# Why do we need to build a supercell to use the DFPT in Phonopy interfaced with VASP?

The following passage about the merits of density-functional perturbation theory (DFPT) is extracted from this seminal paper: Phonons and related crystal properties from density-functional perturbation theory

One of the greatest advantages of DFPT—as compared to other nonperturbative methods for calculating the vibrational properties of crystalline solids (such as the frozen-phonon or molecular-dynamics spectral analysis methods)—is that within DFPT the responses to perturbations of different wavelengths are decoupled. This feature allows one to calculate phonon frequencies at arbitrary wave vectors $$\vec{q}$$ avoiding the use of supercells and with a workload that is essentially independent of the phonon wavelength.

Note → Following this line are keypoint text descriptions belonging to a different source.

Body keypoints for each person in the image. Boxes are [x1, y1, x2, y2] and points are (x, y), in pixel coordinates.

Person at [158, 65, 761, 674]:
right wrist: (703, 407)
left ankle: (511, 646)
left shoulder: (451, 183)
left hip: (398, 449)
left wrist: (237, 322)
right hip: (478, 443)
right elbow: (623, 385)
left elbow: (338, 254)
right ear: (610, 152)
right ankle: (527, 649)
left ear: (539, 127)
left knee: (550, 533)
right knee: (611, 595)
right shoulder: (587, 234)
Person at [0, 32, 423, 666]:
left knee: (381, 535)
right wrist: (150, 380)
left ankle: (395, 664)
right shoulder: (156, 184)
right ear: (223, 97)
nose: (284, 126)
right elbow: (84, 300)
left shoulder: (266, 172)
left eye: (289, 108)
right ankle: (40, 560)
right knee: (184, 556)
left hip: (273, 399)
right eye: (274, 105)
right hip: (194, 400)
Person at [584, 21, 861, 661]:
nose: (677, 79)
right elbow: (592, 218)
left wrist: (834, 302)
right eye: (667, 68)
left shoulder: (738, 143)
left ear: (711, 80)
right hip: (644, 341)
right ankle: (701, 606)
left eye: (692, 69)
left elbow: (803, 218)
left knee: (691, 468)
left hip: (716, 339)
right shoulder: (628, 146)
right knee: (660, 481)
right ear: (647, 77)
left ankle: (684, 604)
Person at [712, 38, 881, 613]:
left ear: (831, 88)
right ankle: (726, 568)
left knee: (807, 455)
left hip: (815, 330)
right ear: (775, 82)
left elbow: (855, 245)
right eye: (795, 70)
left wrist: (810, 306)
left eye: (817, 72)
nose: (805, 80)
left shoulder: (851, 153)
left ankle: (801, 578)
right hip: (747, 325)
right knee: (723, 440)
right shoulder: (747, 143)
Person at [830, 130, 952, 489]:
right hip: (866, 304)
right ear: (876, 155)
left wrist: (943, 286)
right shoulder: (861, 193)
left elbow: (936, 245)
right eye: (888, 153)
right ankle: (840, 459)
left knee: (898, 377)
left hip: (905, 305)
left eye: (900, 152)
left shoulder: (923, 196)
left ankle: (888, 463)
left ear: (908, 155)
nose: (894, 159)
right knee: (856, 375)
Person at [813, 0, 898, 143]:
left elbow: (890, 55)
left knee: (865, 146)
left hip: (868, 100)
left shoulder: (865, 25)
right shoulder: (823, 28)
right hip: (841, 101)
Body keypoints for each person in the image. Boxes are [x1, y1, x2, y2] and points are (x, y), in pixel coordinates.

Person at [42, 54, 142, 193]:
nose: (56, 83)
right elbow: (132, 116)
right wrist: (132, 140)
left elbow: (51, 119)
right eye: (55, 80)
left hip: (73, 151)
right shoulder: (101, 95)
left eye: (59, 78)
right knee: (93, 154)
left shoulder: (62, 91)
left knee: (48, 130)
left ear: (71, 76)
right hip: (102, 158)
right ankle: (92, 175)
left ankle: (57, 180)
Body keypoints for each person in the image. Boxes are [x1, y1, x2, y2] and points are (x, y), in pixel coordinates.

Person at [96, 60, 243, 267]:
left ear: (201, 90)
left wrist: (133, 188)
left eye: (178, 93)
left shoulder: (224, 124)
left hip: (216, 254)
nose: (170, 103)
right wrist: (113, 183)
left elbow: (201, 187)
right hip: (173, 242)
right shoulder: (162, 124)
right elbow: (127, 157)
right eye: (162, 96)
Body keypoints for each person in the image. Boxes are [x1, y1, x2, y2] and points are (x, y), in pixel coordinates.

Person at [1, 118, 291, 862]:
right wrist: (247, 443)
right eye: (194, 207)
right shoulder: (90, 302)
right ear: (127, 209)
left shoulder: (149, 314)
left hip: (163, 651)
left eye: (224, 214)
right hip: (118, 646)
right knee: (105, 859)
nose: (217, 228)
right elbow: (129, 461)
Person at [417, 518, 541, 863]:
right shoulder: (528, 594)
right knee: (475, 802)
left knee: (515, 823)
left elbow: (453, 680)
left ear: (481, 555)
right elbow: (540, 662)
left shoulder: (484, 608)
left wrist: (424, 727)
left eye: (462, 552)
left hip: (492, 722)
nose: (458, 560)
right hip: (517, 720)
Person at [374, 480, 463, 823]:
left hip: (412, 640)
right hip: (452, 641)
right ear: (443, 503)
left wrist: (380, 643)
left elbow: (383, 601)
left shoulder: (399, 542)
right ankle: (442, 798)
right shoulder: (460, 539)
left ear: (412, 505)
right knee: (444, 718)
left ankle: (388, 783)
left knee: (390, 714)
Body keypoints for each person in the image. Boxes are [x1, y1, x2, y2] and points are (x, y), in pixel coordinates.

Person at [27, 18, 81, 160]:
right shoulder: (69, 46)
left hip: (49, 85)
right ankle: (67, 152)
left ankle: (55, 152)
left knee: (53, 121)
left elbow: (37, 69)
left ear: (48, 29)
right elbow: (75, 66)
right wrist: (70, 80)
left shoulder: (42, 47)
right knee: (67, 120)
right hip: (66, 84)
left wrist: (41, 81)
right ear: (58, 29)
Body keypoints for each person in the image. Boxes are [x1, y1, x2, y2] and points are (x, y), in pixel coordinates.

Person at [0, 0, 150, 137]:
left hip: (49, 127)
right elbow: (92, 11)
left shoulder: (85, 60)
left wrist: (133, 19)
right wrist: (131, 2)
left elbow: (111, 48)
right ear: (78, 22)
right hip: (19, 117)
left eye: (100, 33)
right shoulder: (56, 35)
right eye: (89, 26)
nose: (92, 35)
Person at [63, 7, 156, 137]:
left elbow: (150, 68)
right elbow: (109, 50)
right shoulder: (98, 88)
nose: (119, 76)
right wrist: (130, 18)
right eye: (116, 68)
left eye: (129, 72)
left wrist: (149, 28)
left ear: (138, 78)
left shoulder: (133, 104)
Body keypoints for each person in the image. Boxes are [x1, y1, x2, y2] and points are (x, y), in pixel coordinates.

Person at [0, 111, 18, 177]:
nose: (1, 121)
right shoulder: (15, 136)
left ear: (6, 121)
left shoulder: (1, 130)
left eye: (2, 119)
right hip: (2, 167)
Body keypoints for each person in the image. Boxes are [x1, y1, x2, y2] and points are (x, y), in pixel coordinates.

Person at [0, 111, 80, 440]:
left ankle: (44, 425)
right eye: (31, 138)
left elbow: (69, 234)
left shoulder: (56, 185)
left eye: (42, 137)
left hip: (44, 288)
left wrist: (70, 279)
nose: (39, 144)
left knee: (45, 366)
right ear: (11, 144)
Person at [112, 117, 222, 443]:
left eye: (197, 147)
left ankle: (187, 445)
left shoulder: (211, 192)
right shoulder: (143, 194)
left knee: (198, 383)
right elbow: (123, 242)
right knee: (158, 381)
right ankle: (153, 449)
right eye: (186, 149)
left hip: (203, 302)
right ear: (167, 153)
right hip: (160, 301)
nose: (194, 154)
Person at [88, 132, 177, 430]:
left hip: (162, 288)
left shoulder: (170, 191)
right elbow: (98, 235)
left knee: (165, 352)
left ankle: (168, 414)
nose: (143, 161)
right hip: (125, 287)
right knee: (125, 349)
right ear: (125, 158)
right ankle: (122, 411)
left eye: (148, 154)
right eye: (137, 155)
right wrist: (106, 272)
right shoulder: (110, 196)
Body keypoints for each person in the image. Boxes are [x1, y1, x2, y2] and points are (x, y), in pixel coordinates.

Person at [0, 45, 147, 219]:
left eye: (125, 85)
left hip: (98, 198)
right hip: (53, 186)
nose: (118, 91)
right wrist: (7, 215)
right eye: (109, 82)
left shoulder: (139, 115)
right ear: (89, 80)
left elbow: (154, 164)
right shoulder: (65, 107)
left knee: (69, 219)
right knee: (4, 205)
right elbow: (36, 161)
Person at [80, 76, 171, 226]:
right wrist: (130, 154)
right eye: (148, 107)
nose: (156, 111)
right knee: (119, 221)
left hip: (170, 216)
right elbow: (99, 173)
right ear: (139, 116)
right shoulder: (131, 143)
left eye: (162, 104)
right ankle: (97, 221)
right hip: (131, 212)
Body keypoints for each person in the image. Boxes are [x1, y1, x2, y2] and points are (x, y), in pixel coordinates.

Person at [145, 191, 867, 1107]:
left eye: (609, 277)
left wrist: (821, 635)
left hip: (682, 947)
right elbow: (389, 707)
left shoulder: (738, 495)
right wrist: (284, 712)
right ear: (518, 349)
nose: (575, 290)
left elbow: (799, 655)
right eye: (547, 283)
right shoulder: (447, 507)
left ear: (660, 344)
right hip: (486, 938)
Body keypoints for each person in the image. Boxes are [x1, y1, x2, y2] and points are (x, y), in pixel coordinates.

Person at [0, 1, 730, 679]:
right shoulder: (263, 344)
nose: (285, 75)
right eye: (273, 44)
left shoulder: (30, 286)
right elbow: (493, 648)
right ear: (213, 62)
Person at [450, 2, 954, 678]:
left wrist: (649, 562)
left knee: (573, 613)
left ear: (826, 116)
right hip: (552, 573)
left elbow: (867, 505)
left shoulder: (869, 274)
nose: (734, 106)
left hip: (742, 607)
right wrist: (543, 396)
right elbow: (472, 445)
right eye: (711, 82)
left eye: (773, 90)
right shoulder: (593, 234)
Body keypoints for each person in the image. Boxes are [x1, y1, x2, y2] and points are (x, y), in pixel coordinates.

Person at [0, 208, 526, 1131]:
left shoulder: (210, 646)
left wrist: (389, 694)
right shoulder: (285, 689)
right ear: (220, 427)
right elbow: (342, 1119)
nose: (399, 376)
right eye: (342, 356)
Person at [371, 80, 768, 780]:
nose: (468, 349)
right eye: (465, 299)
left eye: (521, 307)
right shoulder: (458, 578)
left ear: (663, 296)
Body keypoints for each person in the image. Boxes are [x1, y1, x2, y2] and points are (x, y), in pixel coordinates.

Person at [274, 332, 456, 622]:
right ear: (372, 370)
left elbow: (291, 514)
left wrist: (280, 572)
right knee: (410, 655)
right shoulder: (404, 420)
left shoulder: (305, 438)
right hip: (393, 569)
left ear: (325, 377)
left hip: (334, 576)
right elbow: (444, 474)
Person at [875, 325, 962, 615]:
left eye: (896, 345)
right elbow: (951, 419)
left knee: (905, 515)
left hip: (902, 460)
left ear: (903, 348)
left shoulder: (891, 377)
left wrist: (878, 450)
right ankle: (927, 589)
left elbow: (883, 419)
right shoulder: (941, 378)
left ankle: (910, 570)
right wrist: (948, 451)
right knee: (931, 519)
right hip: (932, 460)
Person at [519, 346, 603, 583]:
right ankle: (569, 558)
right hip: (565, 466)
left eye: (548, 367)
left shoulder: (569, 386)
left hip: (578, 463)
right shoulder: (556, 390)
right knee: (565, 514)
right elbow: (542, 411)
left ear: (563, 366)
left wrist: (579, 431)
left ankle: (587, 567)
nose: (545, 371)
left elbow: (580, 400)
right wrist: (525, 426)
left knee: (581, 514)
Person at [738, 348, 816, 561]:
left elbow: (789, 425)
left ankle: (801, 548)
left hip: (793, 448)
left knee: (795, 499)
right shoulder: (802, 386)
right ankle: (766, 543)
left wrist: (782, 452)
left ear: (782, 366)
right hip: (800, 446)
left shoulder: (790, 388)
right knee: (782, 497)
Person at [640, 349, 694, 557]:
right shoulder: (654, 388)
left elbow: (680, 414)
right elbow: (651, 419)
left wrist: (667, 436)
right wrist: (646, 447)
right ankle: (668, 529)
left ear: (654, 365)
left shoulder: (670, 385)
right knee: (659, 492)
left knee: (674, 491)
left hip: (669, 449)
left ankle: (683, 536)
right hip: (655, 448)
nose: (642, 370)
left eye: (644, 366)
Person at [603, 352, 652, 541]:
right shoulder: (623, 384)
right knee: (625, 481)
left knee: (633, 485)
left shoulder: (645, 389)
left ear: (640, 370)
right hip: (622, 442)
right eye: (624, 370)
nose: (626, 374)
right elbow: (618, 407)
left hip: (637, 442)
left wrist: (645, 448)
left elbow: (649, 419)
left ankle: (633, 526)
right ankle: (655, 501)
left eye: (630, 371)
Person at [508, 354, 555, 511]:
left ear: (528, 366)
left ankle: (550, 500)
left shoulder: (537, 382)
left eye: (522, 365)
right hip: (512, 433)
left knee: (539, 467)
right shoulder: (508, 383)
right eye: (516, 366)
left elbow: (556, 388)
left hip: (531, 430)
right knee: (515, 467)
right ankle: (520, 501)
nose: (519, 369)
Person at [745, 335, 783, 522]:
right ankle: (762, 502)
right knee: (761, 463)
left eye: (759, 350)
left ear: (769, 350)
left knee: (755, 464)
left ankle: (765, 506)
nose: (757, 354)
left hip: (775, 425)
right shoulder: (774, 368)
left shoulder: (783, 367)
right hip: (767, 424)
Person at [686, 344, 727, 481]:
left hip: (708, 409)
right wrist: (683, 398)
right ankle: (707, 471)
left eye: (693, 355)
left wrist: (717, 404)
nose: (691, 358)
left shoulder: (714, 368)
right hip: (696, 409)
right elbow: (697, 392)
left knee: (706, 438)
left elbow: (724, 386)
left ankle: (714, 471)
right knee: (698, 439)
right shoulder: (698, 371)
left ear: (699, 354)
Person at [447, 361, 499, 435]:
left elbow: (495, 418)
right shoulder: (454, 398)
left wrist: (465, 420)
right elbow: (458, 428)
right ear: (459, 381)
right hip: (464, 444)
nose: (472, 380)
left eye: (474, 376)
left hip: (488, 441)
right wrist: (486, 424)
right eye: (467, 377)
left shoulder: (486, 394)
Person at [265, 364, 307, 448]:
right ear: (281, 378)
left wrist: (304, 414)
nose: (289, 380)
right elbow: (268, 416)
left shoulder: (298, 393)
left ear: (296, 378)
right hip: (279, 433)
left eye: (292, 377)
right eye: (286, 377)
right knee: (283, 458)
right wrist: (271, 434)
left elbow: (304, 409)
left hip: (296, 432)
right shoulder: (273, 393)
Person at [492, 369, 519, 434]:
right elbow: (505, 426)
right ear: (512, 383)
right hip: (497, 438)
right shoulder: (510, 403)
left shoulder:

Phonopy is an open-source package for phonon calculations at harmonic and quasi-harmonic levels. In particular, Phonopy is interfaced with VASP. The following link is the tutorial about how to calculate the phonon band structure of NaCl with VASP+DFPT. However, the second step of this tutorial to use VASP is the construction of a supercell. Why?

The advantage of using DFPT is that in principle it can be used to calculate a perturbation of finite wave vector $$\mathbf{q}$$ using the primitive cell. This should be contrasted with finite differences, which can only be used to calculate perturbations at the $$\Gamma$$ point. If you want to access a non-$$\Gamma$$ wave vector using finite differences, then you need to map that wave vector to the $$\Gamma$$ point by constructing a commensurate supercell.
I think the problem with the DFPT implementation of VASP is that it can only calculate phonons at $$\Gamma$$. This means that the DFPT implementation of VASP is then no different to a finite differences implementation, in the sense that you also need to build supercells to map the wave vector you are interested in into the $$\Gamma$$ point. In turn, this means that there is no advantage to doing the calculations with DFPT, you may as well use finite differences in this case.